[Extraits des données]
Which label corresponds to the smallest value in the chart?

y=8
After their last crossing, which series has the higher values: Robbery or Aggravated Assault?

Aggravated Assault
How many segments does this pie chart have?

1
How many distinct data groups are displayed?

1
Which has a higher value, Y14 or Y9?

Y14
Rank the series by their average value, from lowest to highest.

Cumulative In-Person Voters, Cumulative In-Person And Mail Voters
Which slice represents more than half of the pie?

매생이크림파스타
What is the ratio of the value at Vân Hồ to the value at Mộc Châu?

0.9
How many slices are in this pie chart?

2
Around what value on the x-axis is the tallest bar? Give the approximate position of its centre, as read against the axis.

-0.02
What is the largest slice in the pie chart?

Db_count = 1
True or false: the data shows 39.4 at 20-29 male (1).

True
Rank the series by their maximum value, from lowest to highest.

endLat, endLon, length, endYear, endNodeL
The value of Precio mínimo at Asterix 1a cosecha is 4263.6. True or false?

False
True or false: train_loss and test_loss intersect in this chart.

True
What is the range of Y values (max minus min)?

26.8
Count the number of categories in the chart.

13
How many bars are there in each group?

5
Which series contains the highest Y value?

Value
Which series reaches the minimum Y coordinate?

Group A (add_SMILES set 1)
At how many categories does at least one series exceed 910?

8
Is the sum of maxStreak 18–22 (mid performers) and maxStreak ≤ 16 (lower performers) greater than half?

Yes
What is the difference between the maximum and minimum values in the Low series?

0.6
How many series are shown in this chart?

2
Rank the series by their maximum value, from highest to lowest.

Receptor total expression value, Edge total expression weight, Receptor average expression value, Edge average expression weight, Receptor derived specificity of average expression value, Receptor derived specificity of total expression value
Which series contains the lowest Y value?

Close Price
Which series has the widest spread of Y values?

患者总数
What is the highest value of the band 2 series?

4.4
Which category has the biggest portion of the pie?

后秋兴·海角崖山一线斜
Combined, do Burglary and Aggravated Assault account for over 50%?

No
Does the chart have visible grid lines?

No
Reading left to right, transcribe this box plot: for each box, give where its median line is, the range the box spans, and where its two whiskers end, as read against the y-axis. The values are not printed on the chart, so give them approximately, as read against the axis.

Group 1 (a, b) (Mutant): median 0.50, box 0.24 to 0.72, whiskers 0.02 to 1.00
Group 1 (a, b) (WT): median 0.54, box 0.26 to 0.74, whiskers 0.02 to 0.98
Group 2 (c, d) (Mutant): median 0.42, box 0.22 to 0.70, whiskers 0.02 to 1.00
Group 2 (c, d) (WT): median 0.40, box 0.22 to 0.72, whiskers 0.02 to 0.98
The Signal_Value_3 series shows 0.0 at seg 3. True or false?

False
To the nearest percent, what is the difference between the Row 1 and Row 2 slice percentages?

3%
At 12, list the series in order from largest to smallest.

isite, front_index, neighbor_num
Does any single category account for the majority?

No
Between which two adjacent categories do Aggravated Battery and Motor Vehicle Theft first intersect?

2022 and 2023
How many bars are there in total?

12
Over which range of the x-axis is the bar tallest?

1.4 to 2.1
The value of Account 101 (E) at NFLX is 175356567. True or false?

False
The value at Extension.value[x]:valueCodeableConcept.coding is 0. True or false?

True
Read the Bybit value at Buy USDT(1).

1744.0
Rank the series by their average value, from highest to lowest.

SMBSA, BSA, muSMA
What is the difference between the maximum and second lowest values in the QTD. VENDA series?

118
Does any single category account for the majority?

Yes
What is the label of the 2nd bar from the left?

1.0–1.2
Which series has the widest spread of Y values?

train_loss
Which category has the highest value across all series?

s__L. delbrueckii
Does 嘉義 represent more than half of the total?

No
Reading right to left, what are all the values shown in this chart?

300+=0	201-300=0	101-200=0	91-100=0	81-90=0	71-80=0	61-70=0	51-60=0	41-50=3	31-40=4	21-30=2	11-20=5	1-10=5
[/Extraits des données]
### Objectif
Pouvez-vous retranscrire à l'identique toutes les lignes du matériel ci-dessus, de la première à la dernière ?

### Réponse attendue
Which label corresponds to the smallest value in the chart?

y=8
After their last crossing, which series has the higher values: Robbery or Aggravated Assault?

Aggravated Assault
How many segments does this pie chart have?

1
How many distinct data groups are displayed?

1
Which has a higher value, Y14 or Y9?

Y14
Rank the series by their average value, from lowest to highest.

Cumulative In-Person Voters, Cumulative In-Person And Mail Voters
Which slice represents more than half of the pie?

매생이크림파스타
What is the ratio of the value at Vân Hồ to the value at Mộc Châu?

0.9
How many slices are in this pie chart?

2
Around what value on the x-axis is the tallest bar? Give the approximate position of its centre, as read against the axis.

-0.02
What is the largest slice in the pie chart?

Db_count = 1
True or false: the data shows 39.4 at 20-29 male (1).

True
Rank the series by their maximum value, from lowest to highest.

endLat, endLon, length, endYear, endNodeL
The value of Precio mínimo at Asterix 1a cosecha is 4263.6. True or false?

False
True or false: train_loss and test_loss intersect in this chart.

True
What is the range of Y values (max minus min)?

26.8
Count the number of categories in the chart.

13
How many bars are there in each group?

5
Which series contains the highest Y value?

Value
Which series reaches the minimum Y coordinate?

Group A (add_SMILES set 1)
At how many categories does at least one series exceed 910?

8
Is the sum of maxStreak 18–22 (mid performers) and maxStreak ≤ 16 (lower performers) greater than half?

Yes
What is the difference between the maximum and minimum values in the Low series?

0.6
How many series are shown in this chart?

2
Rank the series by their maximum value, from highest to lowest.

Receptor total expression value, Edge total expression weight, Receptor average expression value, Edge average expression weight, Receptor derived specificity of average expression value, Receptor derived specificity of total expression value
Which series contains the lowest Y value?

Close Price
Which series has the widest spread of Y values?

患者总数
What is the highest value of the band 2 series?

4.4
Which category has the biggest portion of the pie?

后秋兴·海角崖山一线斜
Combined, do Burglary and Aggravated Assault account for over 50%?

No
Does the chart have visible grid lines?

No
Reading left to right, transcribe this box plot: for each box, give where its median line is, the range the box spans, and where its two whiskers end, as read against the y-axis. The values are not printed on the chart, so give them approximately, as read against the axis.

Group 1 (a, b) (Mutant): median 0.50, box 0.24 to 0.72, whiskers 0.02 to 1.00
Group 1 (a, b) (WT): median 0.54, box 0.26 to 0.74, whiskers 0.02 to 0.98
Group 2 (c, d) (Mutant): median 0.42, box 0.22 to 0.70, whiskers 0.02 to 1.00
Group 2 (c, d) (WT): median 0.40, box 0.22 to 0.72, whiskers 0.02 to 0.98
The Signal_Value_3 series shows 0.0 at seg 3. True or false?

False
To the nearest percent, what is the difference between the Row 1 and Row 2 slice percentages?

3%
At 12, list the series in order from largest to smallest.

isite, front_index, neighbor_num
Does any single category account for the majority?

No
Between which two adjacent categories do Aggravated Battery and Motor Vehicle Theft first intersect?

2022 and 2023
How many bars are there in total?

12
Over which range of the x-axis is the bar tallest?

1.4 to 2.1
The value of Account 101 (E) at NFLX is 175356567. True or false?

False
The value at Extension.value[x]:valueCodeableConcept.coding is 0. True or false?

True
Read the Bybit value at Buy USDT(1).

1744.0
Rank the series by their average value, from highest to lowest.

SMBSA, BSA, muSMA
What is the difference between the maximum and second lowest values in the QTD. VENDA series?

118
Does any single category account for the majority?

Yes
What is the label of the 2nd bar from the left?

1.0–1.2
Which series has the widest spread of Y values?

train_loss
Which category has the highest value across all series?

s__L. delbrueckii
Does 嘉義 represent more than half of the total?

No
Reading right to left, what are all the values shown in this chart?

300+=0	201-300=0	101-200=0	91-100=0	81-90=0	71-80=0	61-70=0	51-60=0	41-50=3	31-40=4	21-30=2	11-20=5	1-10=5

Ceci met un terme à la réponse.